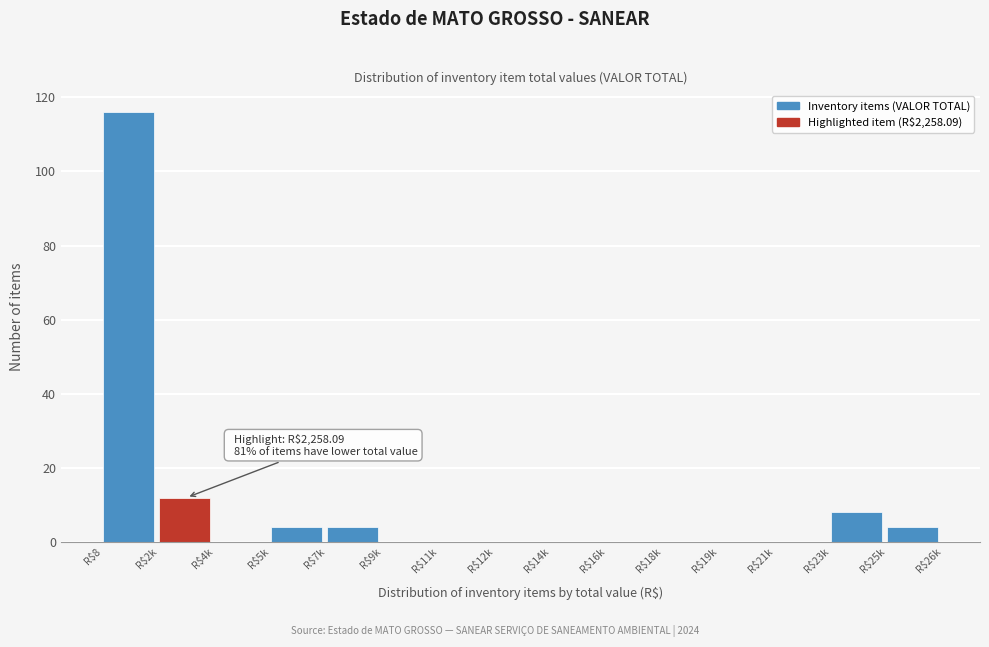

Is it true that the value at R$2k is 7?

False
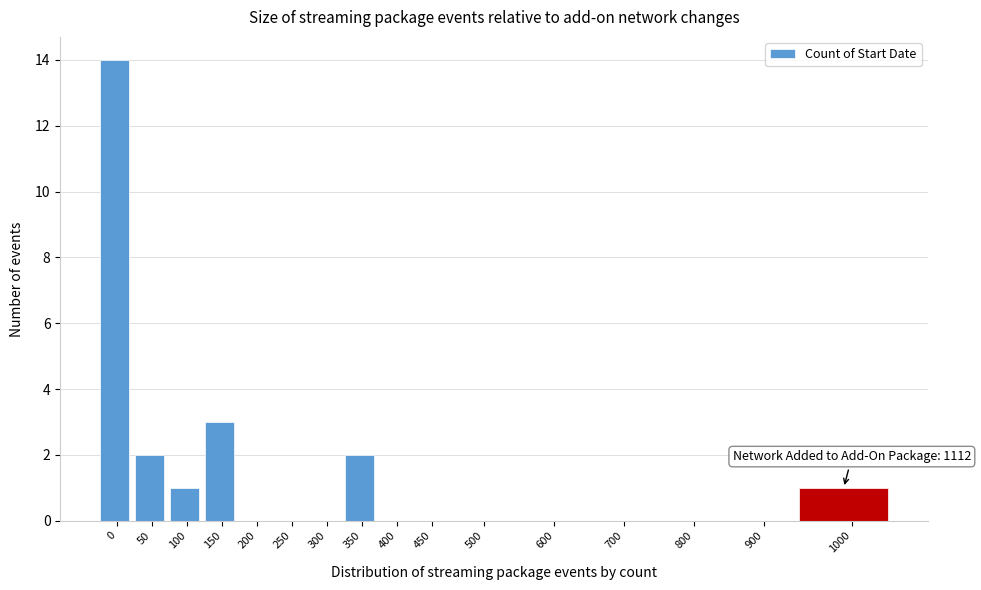

Reading left to right, what are all the values shown in this chart?

0=14	50=2	100=1	150=3	200=0	250=0	300=0	350=2	400=0	450=0	500=0	600=0	700=0	800=0	900=0	1000=1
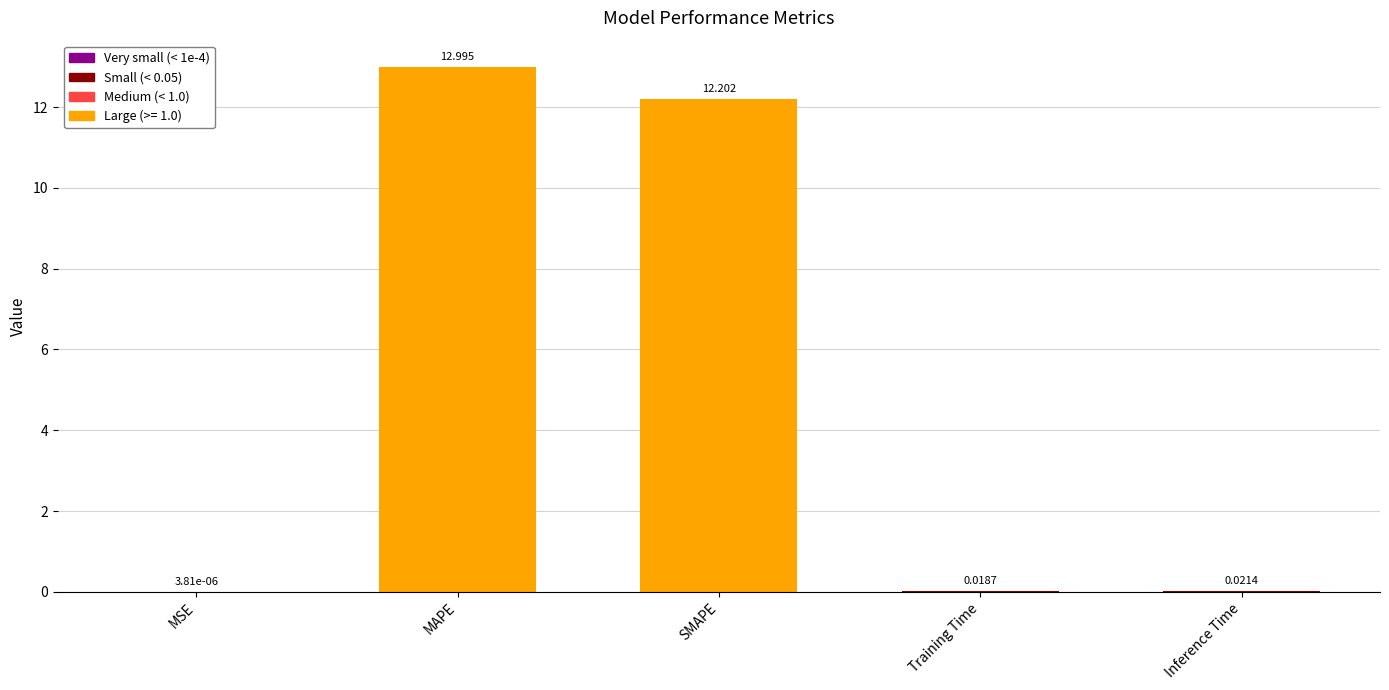

At which category does the chart reach its peak across all series?

MAPE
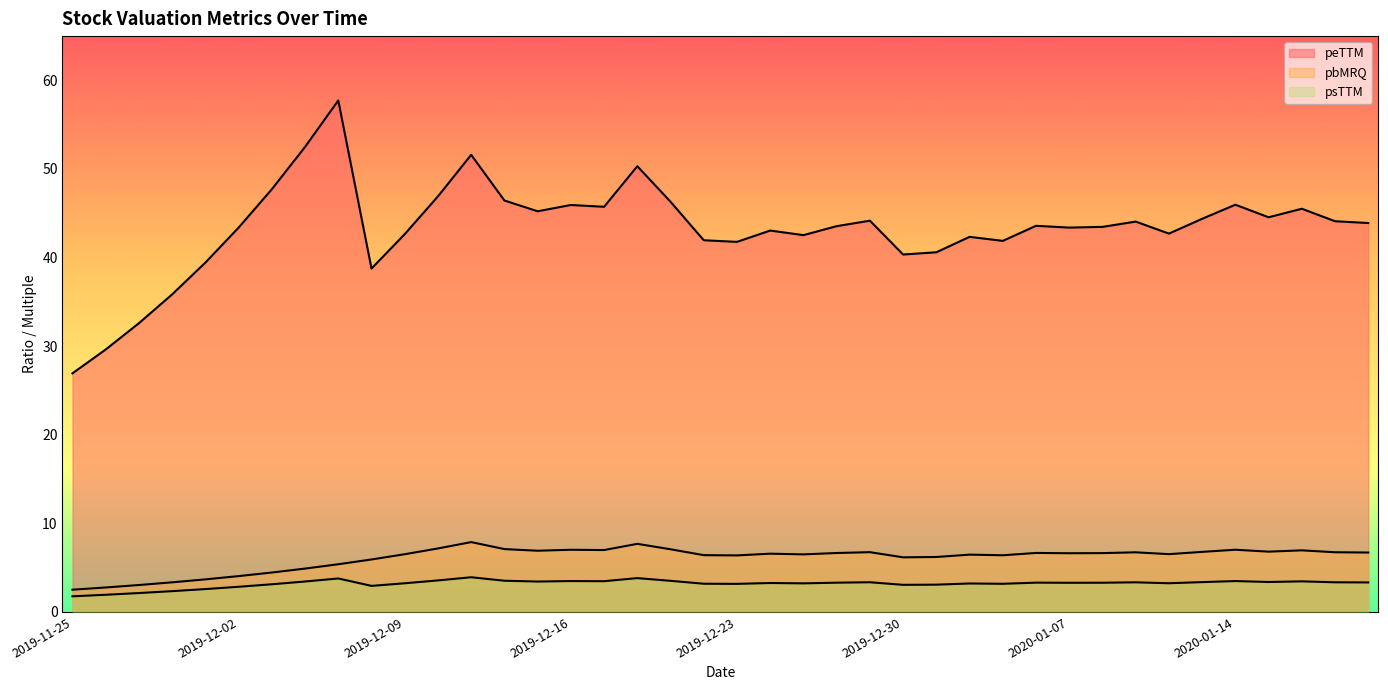

Read the psTTM value at 2020-01-15.

3.4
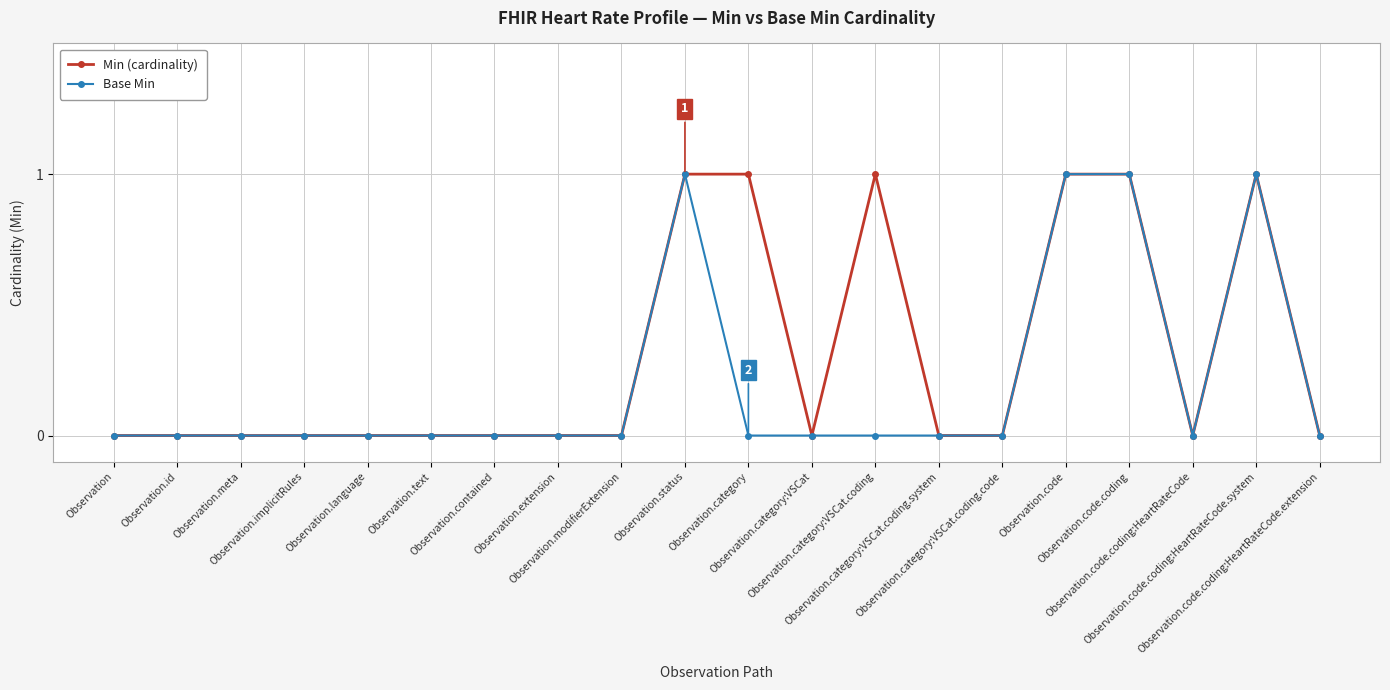

Rank the series by their average value, from highest to lowest.

Min (cardinality), Base Min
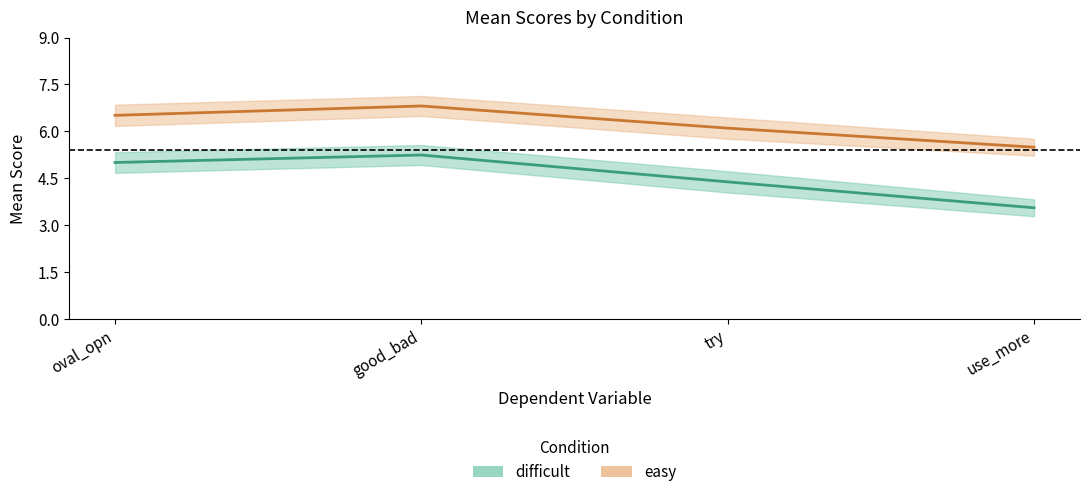

Count the difficult values in the range 4 to 5.

2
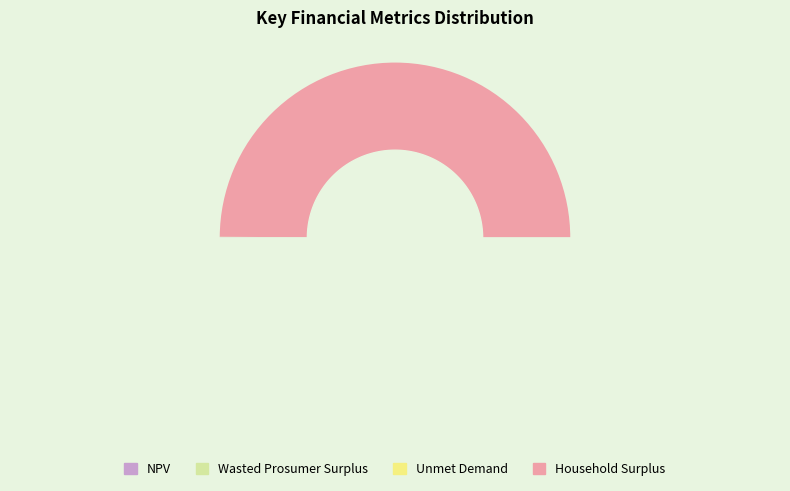

Which category accounts for the majority?

Household Surplus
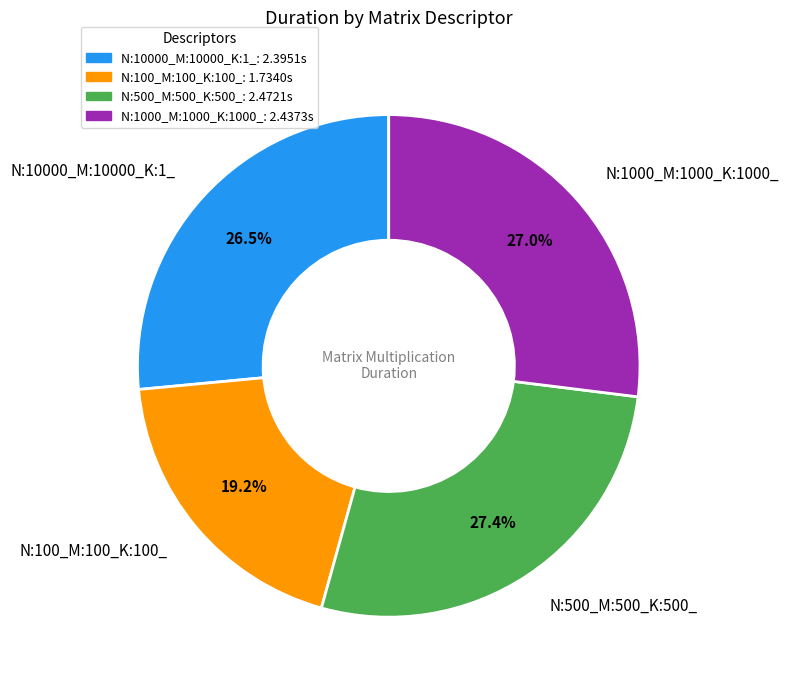

True or false: N:1000_M:1000_K:1000_ accounts for 27% of the total.

True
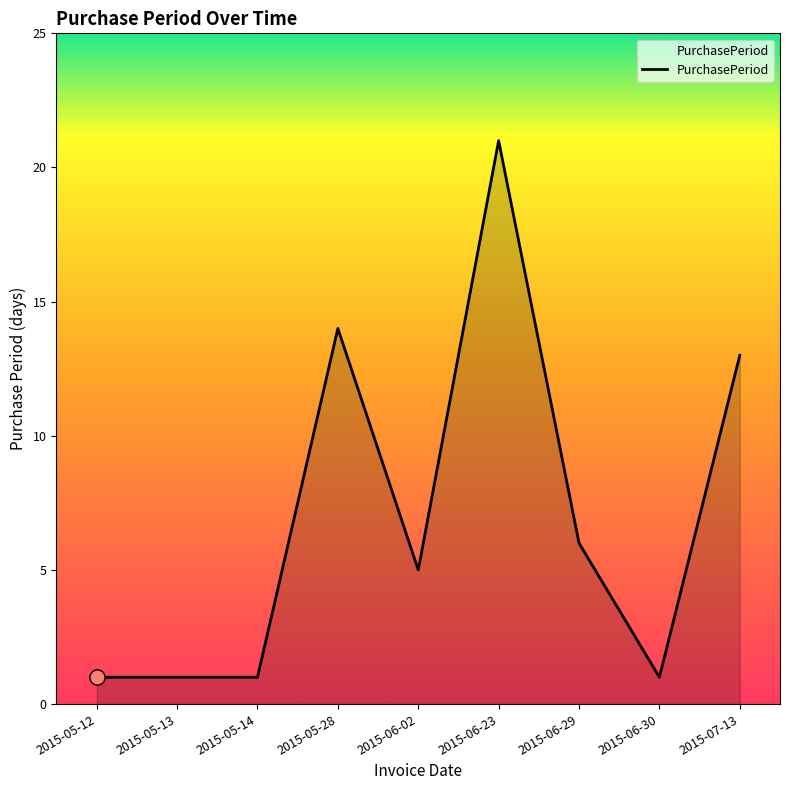

What is the ratio of the value at 2015-07-13 to the value at 2015-06-23?

0.6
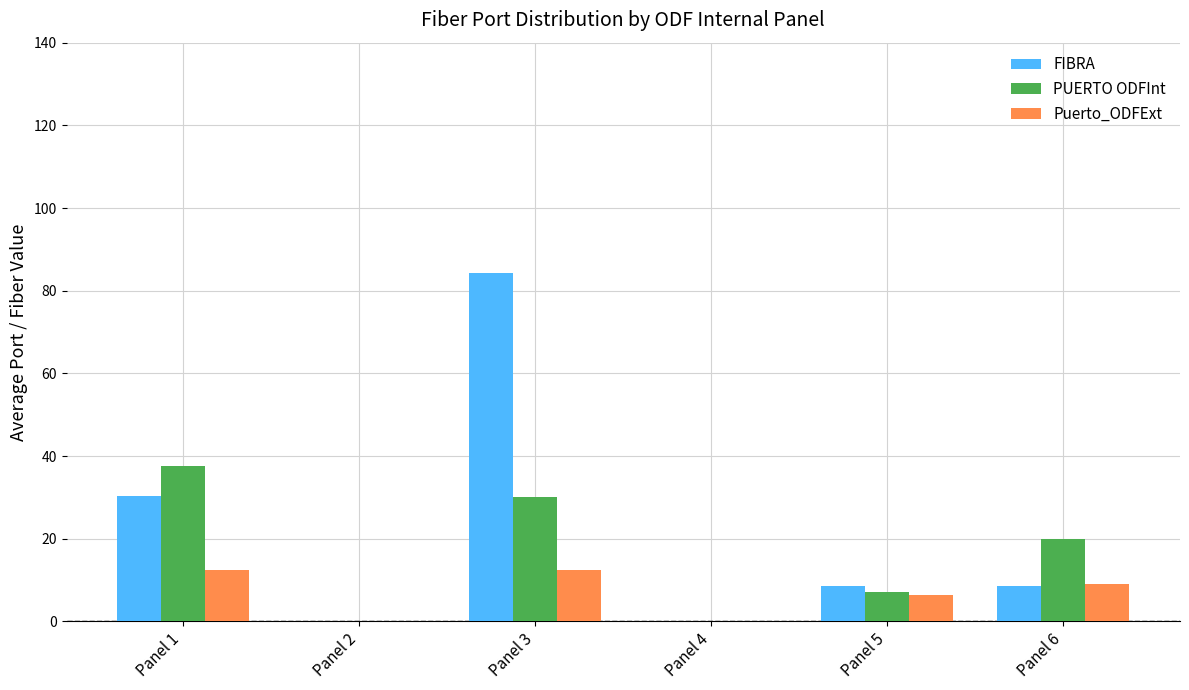

Which series changed the most between Panel 1 and Panel 2?

PUERTO ODFInt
* * * * * * * * *
**Exercise goal:**
Can you copy out all of the records above word for word, leaving out the pictures?

**Answer to this exercise:**
Is it true that the value at R$2k is 7?

False

Reading left to right, what are all the values shown in this chart?

0=14	50=2	100=1	150=3	200=0	250=0	300=0	350=2	400=0	450=0	500=0	600=0	700=0	800=0	900=0	1000=1

At which category does the chart reach its peak across all series?

MAPE

Read the psTTM value at 2020-01-15.

3.4

Rank the series by their average value, from highest to lowest.

Min (cardinality), Base Min

Count the difficult values in the range 4 to 5.

2

Which category accounts for the majority?

Household Surplus

True or false: N:1000_M:1000_K:1000_ accounts for 27% of the total.

True

What is the ratio of the value at 2015-07-13 to the value at 2015-06-23?

0.6

Which series changed the most between Panel 1 and Panel 2?

PUERTO ODFInt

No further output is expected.